ACTIVITY: Which lines should be repeated? Exactly the one containing "Page size: 1275x1650." and every line after it through the end of the entries below.

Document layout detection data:
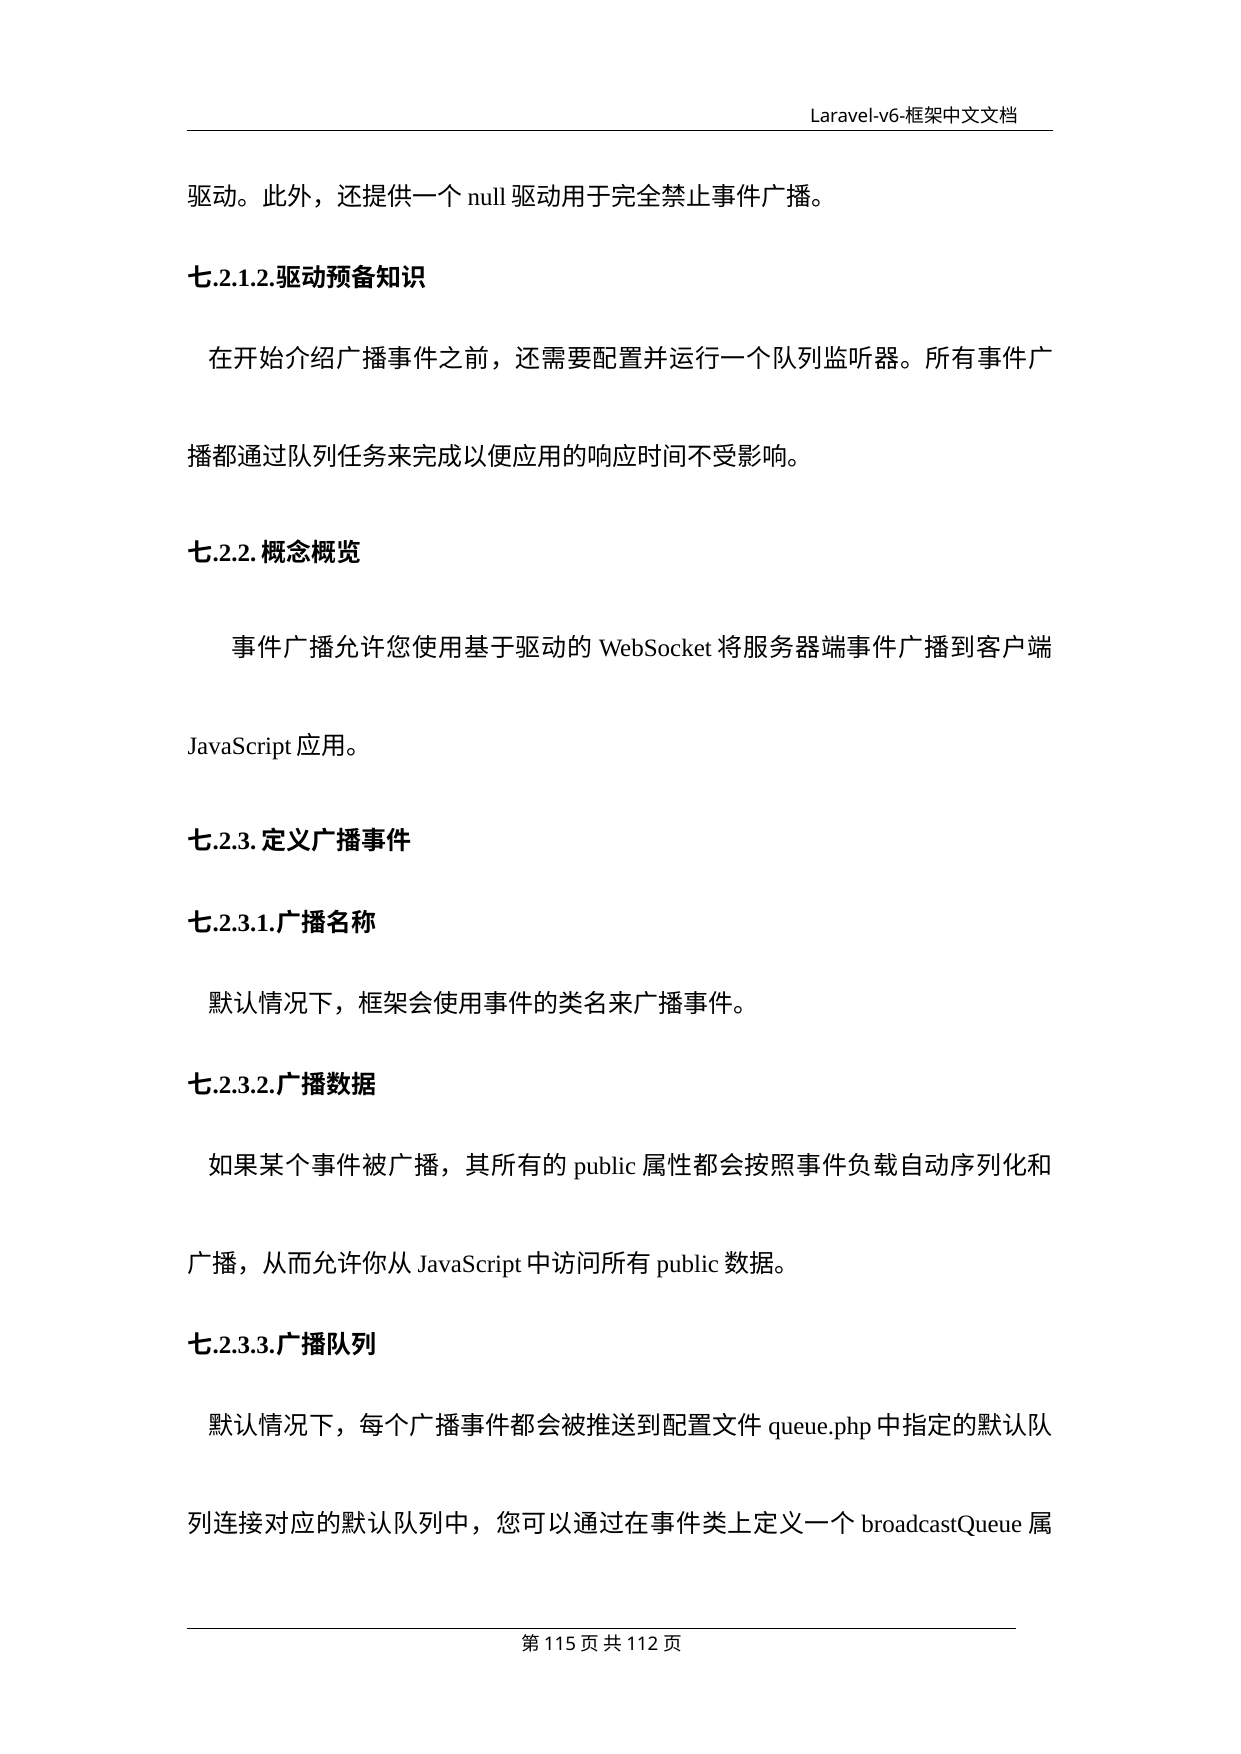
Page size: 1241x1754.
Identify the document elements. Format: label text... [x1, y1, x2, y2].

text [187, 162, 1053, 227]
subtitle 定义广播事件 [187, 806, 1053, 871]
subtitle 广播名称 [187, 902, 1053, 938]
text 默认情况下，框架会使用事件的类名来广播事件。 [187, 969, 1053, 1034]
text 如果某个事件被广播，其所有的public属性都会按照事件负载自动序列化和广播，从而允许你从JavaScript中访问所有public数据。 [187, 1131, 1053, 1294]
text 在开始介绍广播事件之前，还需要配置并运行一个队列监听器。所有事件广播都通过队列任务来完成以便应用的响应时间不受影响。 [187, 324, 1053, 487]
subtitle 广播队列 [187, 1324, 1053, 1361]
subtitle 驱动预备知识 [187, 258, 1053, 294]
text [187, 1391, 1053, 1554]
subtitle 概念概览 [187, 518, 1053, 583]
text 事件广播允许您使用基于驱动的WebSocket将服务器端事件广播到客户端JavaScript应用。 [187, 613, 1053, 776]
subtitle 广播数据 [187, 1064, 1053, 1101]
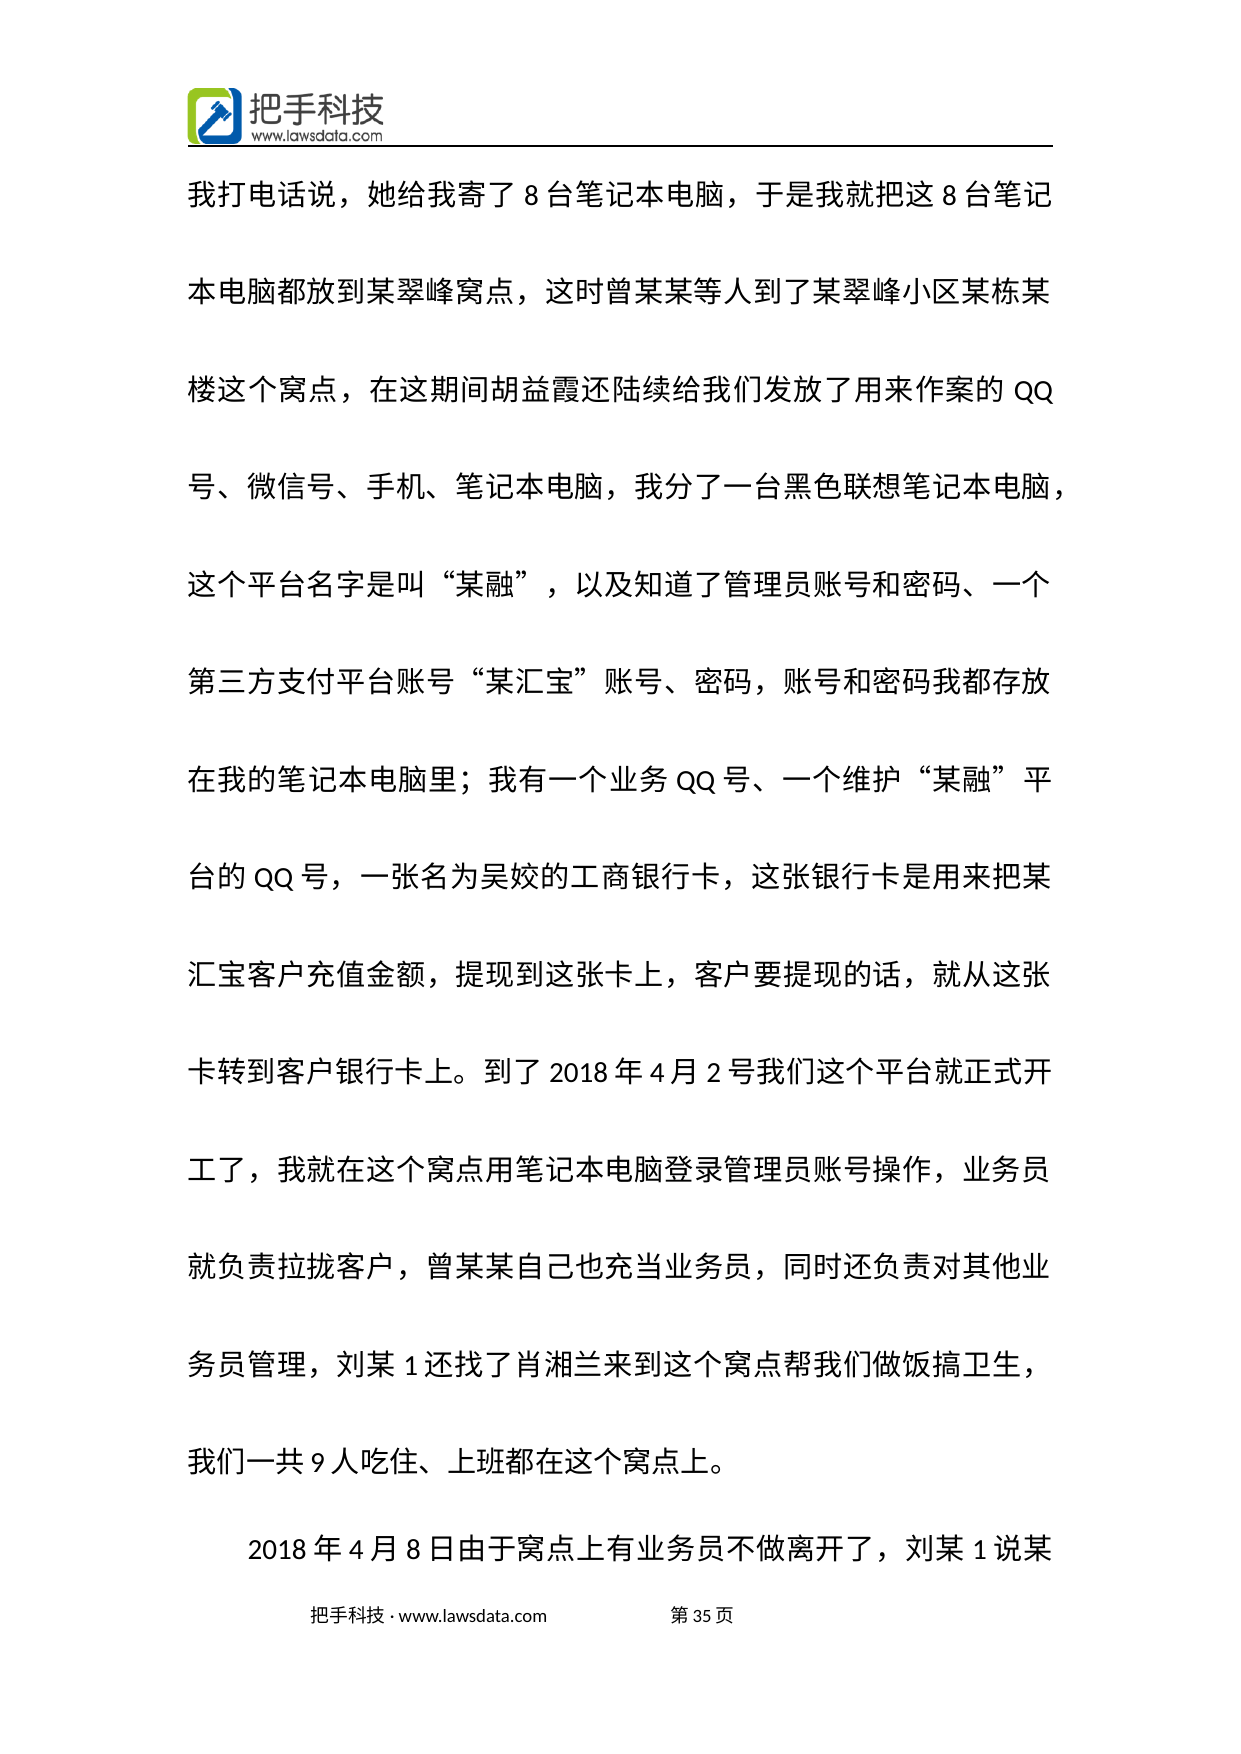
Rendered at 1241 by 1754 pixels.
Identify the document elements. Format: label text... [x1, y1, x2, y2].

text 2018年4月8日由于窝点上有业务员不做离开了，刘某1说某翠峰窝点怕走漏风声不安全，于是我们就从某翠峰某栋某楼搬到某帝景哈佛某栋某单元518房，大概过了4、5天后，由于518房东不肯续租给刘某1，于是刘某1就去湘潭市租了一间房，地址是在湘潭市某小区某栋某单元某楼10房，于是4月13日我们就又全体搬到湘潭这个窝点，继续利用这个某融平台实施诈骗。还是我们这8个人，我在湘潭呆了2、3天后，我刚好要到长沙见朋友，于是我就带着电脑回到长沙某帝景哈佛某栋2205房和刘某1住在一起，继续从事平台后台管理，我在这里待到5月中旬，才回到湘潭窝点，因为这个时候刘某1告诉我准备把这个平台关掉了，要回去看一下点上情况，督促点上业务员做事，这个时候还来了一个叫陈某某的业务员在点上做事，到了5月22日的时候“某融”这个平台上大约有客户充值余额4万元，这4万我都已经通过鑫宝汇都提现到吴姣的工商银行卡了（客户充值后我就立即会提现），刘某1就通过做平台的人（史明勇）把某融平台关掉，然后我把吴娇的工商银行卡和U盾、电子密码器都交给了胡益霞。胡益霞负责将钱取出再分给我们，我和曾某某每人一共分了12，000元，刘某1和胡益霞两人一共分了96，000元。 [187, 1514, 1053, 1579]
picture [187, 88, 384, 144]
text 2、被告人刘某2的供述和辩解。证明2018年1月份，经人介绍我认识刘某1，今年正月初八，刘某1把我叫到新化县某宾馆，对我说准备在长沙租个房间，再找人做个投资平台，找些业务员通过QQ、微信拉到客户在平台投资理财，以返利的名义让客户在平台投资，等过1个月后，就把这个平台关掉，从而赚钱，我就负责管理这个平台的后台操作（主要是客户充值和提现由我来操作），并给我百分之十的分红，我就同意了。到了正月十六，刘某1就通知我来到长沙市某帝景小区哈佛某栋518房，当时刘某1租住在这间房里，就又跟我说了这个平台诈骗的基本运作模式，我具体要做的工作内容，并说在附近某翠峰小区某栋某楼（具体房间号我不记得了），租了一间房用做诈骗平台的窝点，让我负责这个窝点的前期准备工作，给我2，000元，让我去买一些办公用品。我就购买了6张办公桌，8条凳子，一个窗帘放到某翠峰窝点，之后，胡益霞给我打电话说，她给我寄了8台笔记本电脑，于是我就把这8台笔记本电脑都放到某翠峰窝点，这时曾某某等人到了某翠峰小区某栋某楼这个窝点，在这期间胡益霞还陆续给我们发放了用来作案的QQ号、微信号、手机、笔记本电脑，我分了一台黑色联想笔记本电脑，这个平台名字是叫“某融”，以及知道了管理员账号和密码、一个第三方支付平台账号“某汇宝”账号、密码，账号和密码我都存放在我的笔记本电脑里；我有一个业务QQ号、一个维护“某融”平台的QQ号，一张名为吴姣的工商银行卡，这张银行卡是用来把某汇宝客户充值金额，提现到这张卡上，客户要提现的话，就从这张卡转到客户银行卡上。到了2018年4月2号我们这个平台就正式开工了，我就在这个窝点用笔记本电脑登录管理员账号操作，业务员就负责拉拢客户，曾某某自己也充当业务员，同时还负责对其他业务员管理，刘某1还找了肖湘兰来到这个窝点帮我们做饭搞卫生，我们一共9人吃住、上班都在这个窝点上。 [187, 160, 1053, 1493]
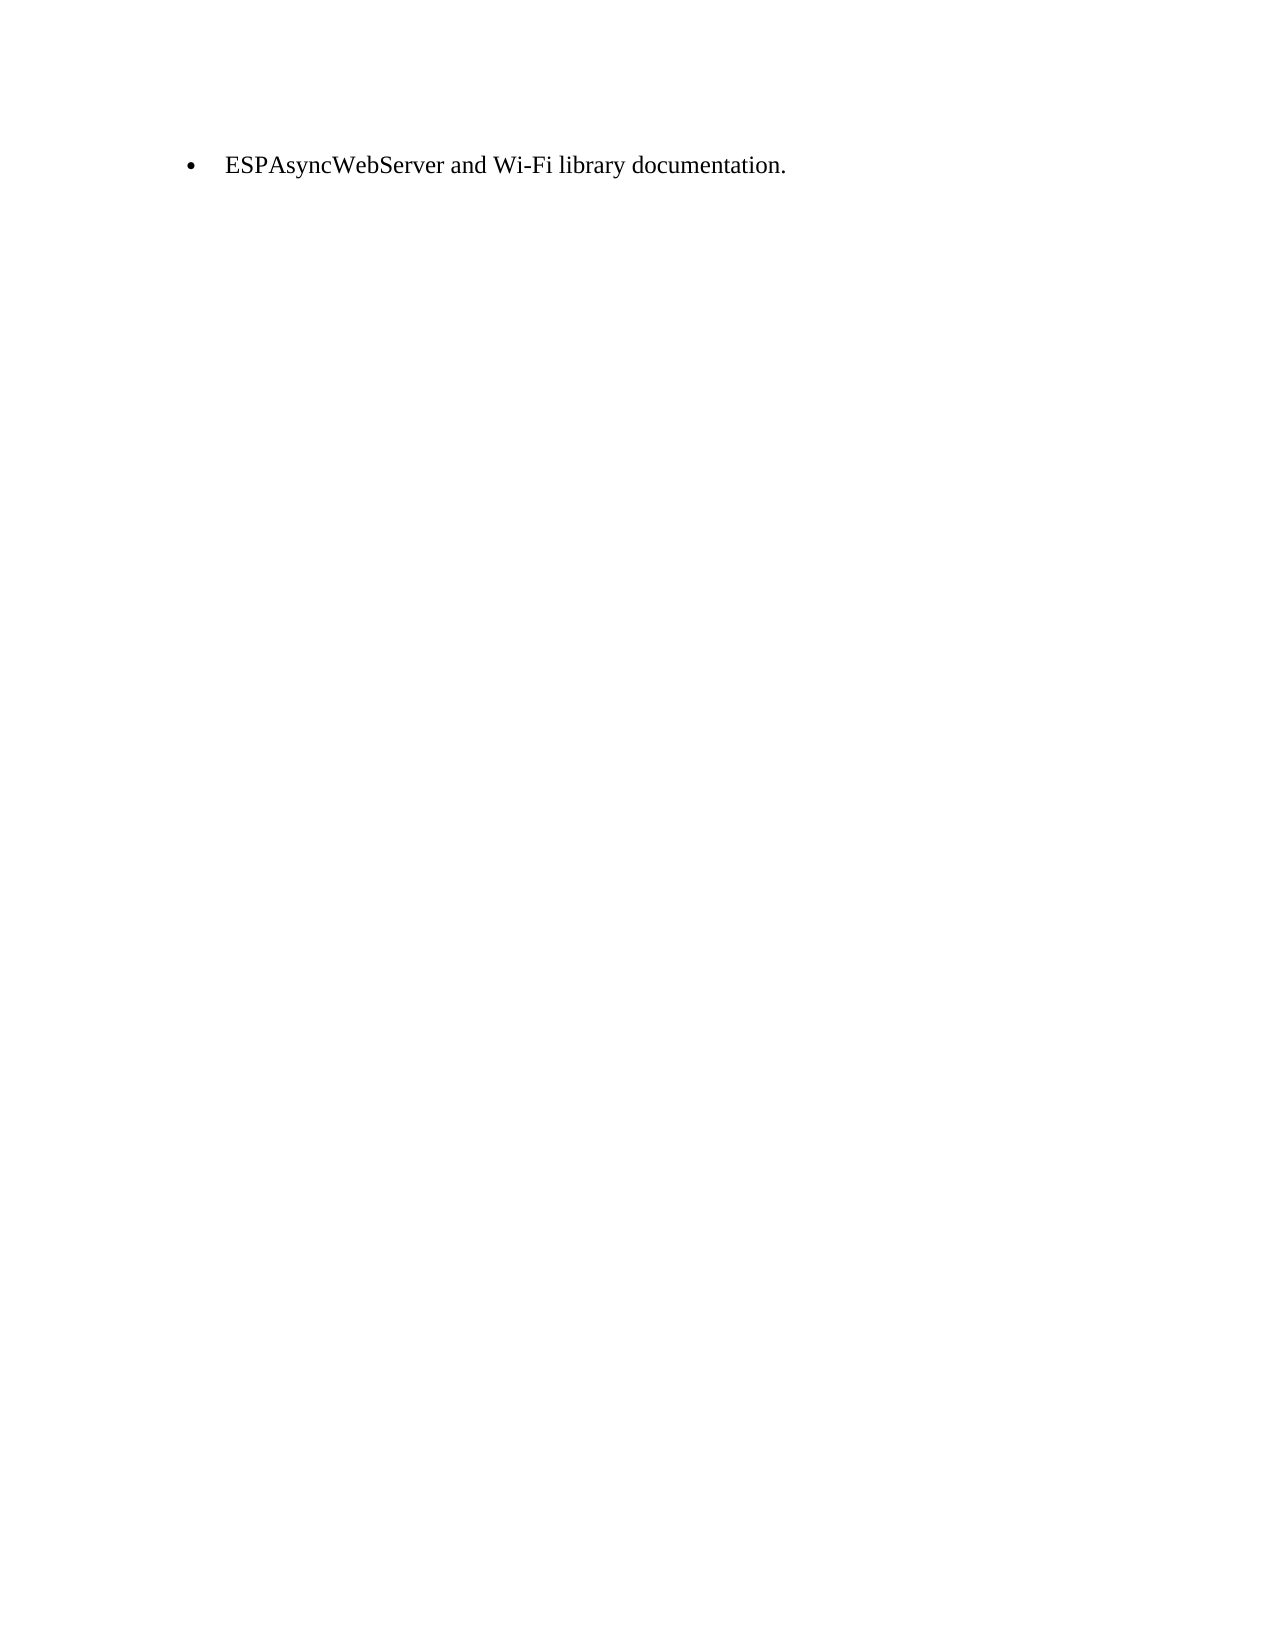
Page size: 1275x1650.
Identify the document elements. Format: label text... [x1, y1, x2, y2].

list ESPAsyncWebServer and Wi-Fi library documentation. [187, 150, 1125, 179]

RESPONSE TO THIS EXERCISE:
Page size: 1275x1650.
Identify the document elements. Format: label text... [x1, y1, x2, y2].

list ESPAsyncWebServer and Wi-Fi library documentation. [187, 150, 1125, 179]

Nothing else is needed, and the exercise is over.